La cura è peggio della malattiaIl pasticcio Autostrade è l’ennesima dimostrazione di un governo che vive alla giornata

Conte voleva una revoca che non c’è stata, ma mette una pezza qui e una là confermando di non avere un progetto generale di riforme per l’Italia. Intanto all’interno della maggioranza nessuno si fida di nessuno e questa storia rischia di avere delle ripercussioni sul futuro dell’esecutivo

ANDREAS SOLARO / AFP

Voleva la revoca, Giuseppe Conte, più che mai nei panni dell’avvocato del popolo, e con lui tutto il codazzo grillino: ma la revoca non c’è. Ricordate l’intervista al Fatto? Conte sembrava Saint-Just: «Sarebbe davvero paradossale se lo Stato entrasse in società con i Benetton».

E invece in una calda notte d’estate alla fine è spuntata una soluzione più complessa, vedremo se di facile applicabilità, vedremo quanto onerosa per i cittadini (Carlo Cottarelli dice: «Peccato che non si sappia il prezzo a cui Cdp acquisterebbe la maggioranza di Aspi. Ma che accordo è se non si sa il prezzo?»), vedremo quanto positiva per i Benetton.

Anzi, a proposito del gran balzo in Borsa, dice Enrico Zanetti, economista e ex deputato montiano: «Chi ha comprato azioni Atlantia dopo le assai bellicose dichiarazioni diurne del Premier sulla revoca, ma prima del meno bellicoso CdM notturno che dispone l’acquisto (a pagamento) del controllo, ha fatto un affarone». C’è qualcosa che non quadra, cara Consob?

Nella maggioranza tutti tirano un sospiro di sollievo per la scampata crisi e per aver escogitato una soluzione che poteva essere adottata due anni fa, ma sotto il tappeto propagandistico di Casalino si annida una semmai accresciuta quantità di polvere. È stata una notte di battaglia, di quelle che lasciano cicatrici e lividi. Nessuno si fida di nessuno.

Una parte del Partito democratico, quella più “riformista”, ce l’ha con un premier che passa disinvoltamente da Andreotti a Di Battista per finire Forlani; l’altra metà, quello più “di sinistra”, ormai filogrillina, s’inebria di una novella statalizzazione dell’economia come se fossimo nel 1917; Renzi considera ciò che è avvenuto una colossale perdita di tempo e appare scettico su tutto; i grillini fanno finta di avere sconfitto “i potenti” con la stessa ebbrezza della notte sul balcone di Palazzo Chigi quando urlarono di aver abolito la povertà.

Conte mette una pezza qui e una là ma conferma di essere privo di un progetto generale di riforme per l’Italia ed è sempre l’uomo di villa Pamphilj che sorride a tutti e non decide niente (che fine ha fatto la discussione sull’Iva? Che ne è del piano Colao? Che si fa sul fisco, sulla scuola, sulla sanità, sulle infrastrutture?).
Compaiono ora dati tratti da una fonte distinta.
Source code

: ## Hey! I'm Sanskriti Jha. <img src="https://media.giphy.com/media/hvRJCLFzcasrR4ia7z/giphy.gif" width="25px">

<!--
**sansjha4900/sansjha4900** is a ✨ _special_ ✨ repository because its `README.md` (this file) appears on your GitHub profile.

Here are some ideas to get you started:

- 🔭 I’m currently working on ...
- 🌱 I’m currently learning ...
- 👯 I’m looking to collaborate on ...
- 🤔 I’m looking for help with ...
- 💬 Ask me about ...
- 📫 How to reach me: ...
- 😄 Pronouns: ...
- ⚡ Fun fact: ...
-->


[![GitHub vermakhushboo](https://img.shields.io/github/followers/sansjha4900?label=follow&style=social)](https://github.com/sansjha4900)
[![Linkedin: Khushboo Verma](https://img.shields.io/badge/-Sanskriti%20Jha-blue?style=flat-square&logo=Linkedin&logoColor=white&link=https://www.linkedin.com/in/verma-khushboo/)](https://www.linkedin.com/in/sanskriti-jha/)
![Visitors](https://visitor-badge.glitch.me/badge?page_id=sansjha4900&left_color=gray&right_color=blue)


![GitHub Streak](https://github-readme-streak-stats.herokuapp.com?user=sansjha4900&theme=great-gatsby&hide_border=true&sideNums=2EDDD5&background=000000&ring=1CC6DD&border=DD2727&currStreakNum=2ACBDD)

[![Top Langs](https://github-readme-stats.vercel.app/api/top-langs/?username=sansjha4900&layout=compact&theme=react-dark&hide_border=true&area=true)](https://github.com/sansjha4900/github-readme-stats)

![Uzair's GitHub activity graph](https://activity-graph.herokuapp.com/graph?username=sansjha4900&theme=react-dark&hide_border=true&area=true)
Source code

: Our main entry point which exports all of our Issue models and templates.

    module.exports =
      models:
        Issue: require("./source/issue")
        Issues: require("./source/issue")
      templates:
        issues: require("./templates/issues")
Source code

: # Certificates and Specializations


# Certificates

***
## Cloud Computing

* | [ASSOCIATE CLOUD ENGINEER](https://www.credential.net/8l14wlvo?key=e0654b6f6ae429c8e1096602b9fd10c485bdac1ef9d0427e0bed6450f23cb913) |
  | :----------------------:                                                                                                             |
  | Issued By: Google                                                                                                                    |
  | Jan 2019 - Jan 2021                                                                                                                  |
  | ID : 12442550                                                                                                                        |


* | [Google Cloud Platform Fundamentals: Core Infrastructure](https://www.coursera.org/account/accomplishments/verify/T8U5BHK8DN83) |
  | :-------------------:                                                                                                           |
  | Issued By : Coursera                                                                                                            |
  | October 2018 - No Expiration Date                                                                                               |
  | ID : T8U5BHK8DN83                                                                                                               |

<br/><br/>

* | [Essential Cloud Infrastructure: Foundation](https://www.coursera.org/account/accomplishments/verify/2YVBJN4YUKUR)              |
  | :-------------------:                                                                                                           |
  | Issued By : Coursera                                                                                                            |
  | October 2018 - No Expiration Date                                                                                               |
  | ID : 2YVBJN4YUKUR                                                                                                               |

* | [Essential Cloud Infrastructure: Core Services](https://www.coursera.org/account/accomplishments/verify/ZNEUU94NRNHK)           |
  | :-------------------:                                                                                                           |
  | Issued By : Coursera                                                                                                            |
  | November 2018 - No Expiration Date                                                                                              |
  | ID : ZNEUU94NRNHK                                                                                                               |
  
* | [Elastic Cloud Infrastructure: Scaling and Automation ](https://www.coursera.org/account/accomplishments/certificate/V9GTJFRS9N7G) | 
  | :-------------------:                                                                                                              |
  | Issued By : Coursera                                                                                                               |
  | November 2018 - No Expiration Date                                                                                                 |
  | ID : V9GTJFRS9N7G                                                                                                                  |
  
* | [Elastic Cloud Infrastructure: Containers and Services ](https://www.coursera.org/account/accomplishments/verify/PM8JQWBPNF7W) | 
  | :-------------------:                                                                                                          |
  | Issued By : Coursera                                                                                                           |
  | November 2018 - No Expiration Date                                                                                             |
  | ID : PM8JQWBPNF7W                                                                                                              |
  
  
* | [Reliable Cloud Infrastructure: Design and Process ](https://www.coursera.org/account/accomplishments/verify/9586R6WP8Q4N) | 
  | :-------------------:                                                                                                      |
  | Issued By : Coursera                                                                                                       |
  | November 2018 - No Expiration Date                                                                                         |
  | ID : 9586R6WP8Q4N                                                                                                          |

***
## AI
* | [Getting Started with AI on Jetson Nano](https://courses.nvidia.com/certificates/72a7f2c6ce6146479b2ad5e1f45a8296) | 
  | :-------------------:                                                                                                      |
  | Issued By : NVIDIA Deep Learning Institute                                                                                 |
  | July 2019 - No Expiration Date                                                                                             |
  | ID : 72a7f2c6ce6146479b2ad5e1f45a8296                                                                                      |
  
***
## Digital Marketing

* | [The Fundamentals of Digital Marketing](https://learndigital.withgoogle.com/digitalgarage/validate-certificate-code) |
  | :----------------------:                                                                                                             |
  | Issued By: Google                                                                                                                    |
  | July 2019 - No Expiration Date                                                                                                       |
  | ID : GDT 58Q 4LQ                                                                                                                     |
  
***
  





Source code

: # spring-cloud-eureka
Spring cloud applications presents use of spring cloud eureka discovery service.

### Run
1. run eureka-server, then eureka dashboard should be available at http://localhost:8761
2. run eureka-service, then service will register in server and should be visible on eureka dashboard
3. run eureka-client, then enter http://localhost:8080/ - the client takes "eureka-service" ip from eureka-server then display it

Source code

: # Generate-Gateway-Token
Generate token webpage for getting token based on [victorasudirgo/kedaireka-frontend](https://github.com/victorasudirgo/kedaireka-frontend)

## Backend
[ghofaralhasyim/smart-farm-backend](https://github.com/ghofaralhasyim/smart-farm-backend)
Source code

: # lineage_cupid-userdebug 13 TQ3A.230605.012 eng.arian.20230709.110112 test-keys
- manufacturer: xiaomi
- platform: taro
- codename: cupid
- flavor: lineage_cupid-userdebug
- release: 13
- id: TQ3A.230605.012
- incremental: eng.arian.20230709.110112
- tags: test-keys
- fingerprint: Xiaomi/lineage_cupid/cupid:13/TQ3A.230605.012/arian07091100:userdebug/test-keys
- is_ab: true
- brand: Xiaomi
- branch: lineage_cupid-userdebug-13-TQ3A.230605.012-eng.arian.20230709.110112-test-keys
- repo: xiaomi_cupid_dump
Il risultato è come quando suona la campanella della ricreazione, oggi niente interrogazione. Fuori, il clima resta appiccicoso, molle.

Ed è proprio questa “mollezza” intrinseca di una maggioranza nella quale ognuno cerca di fregare voti all’altro, questa eterogeneità che nessun abracadabra può celare, che fa storcere il naso ai partner europei che ancora aspettano di capire quali siano le riforme strutturali che questo governo ha in mente.

Qui casca l’asino: una coalizione senza bussola come questa difficilmente risulta convincente quando si tratta di bussare a soldi. Lo vedremo la settimana prossima al Consiglio europeo, un appuntamento cruciale al quale ci presentiamo come la solita Italietta che non sta predisponendo nulla di serio per un autunno difficile come quello che si prospetta ma intanto chiede denari.

Ecco perché il problema politico di un governo che vive alla giornata resta lì, in balia degli strepiti dei populisti e dei sondaggi del lunedì. Ma quando la politica passa dalle mani del Parlamento a quelle del sondaggista Pagnoncelli vuol dire che il futuro di questa strana alleanza di governo è incerto molto più di quanto suggeriscano le sceneggiate di giubilo dei populisti.